RoboDoc to the Rescue
Using artificial intelligence to optimize treatment in Parkinson disease
Artificial intelligence (AI) has blurred the lines between science fiction and reality with self-driving cars, humanoid robots and virtual assistants. Researchers are also harnessing its power to improve treatments for diseases, like Parkinson disease.
Parkinson disease is characterized by slowed and stiff movements and tremors. Although these symptoms can be controlled through medications like levodopa, many patients who take levodopa experience side effects such as muscle spasms and involuntary movements.
A major challenge for neurologists is adjusting levodopa’s dosage, so that the disease symptoms are reduced without worsening the drug’s side effects. Moreover, evaluating the side effects’ severity is subjective and varies by neurologist.
To remedy this, a research team led by Dr. Babak Taati is using a form of AI known as deep learning.
The researchers captured short videos of patients receiving infusions of levodopa and used the deep learning algorithm to measure the severity of the patients’ spasms and involuntary movements. Their findings revealed that the AI algorithm performed as well as or better than neurologists at gauging treatment response.
“Our AI algorithm was able to accurately detect the onset and the remission of side effects in response to levodopa infusion. We hope to turn our algorithm into a clinical tool that helps doctors prescribe more effective treatments,” says Dr. Taati.
Li MH et al. Parkinsonism Relat Disord. 2018 Aug;53:42-45. Supported by the Natural Sciences and Engineering Research Council, Toronto Rehab Foundation (TRF) and the Toronto General & Western Hospital Foundation.
Shock Your Socks off
Electrical stimulation could alleviate symptoms of sleep apnea
Electricity is a powerful treatment for many conditions. It can keep the heart beating at a healthy pace and restore movement in paralyzed limbs.
Dr. Azadeh Yadollahi discovered that electricity could also be used to prevent the accumulation of excess fluid in legs.
During prolonged periods of inactivity, fluid tends to pool in the legs. This can lead to a variety of complications including painful swelling and increased risk of leg ulcers and blood clots. While sleeping, the excess leg fluid can also move into the neck, where it can worsen the symptoms of sleep apnea, a disorder in which breathing slows or stops for minutes at a time during sleep.

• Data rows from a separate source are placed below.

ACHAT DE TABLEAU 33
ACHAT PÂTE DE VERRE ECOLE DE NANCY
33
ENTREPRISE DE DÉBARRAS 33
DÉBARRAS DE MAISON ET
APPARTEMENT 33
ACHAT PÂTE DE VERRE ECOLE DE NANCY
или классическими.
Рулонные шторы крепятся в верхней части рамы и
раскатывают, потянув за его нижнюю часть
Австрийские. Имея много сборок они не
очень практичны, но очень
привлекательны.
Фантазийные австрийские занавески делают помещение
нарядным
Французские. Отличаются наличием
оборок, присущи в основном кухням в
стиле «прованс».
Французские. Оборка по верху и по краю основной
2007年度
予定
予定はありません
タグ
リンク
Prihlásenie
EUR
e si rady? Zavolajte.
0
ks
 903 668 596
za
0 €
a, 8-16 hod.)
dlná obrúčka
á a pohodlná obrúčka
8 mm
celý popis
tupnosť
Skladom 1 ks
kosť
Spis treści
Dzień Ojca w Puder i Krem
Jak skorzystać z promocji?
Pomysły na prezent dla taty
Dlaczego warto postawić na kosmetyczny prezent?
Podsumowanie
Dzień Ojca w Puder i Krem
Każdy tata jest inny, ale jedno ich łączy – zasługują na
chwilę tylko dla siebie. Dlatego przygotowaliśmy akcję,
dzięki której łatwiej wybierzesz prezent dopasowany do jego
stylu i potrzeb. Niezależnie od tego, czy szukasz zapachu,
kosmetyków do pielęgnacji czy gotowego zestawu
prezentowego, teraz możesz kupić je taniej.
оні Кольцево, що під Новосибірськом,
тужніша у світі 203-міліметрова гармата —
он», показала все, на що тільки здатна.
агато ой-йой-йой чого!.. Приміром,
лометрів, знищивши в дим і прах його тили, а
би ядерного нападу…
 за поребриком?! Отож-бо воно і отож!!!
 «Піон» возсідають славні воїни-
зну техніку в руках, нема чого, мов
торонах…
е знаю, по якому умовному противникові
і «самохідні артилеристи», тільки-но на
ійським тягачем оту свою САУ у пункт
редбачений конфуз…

In a recent study, Dr. Yahollahi tested whether electrical stimulation of calf muscles could reduce leg fluid buildup.
She measured fluid buildup in the legs of 13 patients with sleep apnea while they sat for 1.5 hours during two separate sessions. In one session, the electrical therapy was applied through a custom-made sock; whereas in the other session, participants received a mock therapy. She found that electrical stimulation reduced fluid buildup by 43% and leg swelling by almost 90%.
“Our findings show that electrical stimulation of the calf is a promising strategy to prevent leg fluid accumulation. The improvements that we observed suggest that our approach has the potential to ease the symptoms of sleep apnea,” says Dr. Yadollahi.
Vena D, et al. Sci Rep. 2017 Jul 20;7(1):6055. Supported by TRF.
Setting a High Bar for Safety
Defining the features of the best handrails to prevent falls
A massive, one-of-a-kind research facility is located underneath Toronto Rehab, and researchers are using it to help make the world a safer and more accessible place for everyone.
Known as the Challenging Environment Assessment Laboratory (CEAL), this facility houses a cutting-edge hydraulic motion simulator that can be used to mimic everyday environmental challenges, such as driving with headlight glare or walking on an icy, inclined surface.
Dr. Alison Novak and her team recently used CEAL to improve the design of handrails to help prevent falls in healthy adults.
The research team asked study participants wearing safety harnesses to stand next to a handrail within the advanced motion simulator (illustrated below). The platform was then programmed to deliver quick and sudden movements to make participants fall. The resulting falls were recorded with motion capture cameras, while handrail sensors recorded forces applied to the rail.
The team found that participants’ ability to recover their balance and control during a fall increased as the height of the handrail increased, and that higher handrails might provide greater stability with reduced physical demands.
“Given that the handrail heights that we tested are within the range required by the International Building Code, our findings could be used to improve current building standards,” explains Dr. Novak.
“Future research will determine the handrail features to prevent falls in older adults and people with mobility or balance impairments, as these individuals are at high risk of falls and fall-related injuries.”
Komisar V et al. Gait Posture. 2017 Dec 14(60);209-216. Supported by Canadian Institutes of Health Research, AGE-WELL (Aging Gracefully across Environments using Technology to Support Wellness, Engagement and Long Life), Toronto Rehabilitation Institute, the University of Toronto and TRF.
KITE researchers featured in the above stories are (L-R): KITE Scientists Drs. Azadeh Yadollahi, Babak Taati and Alison Novak.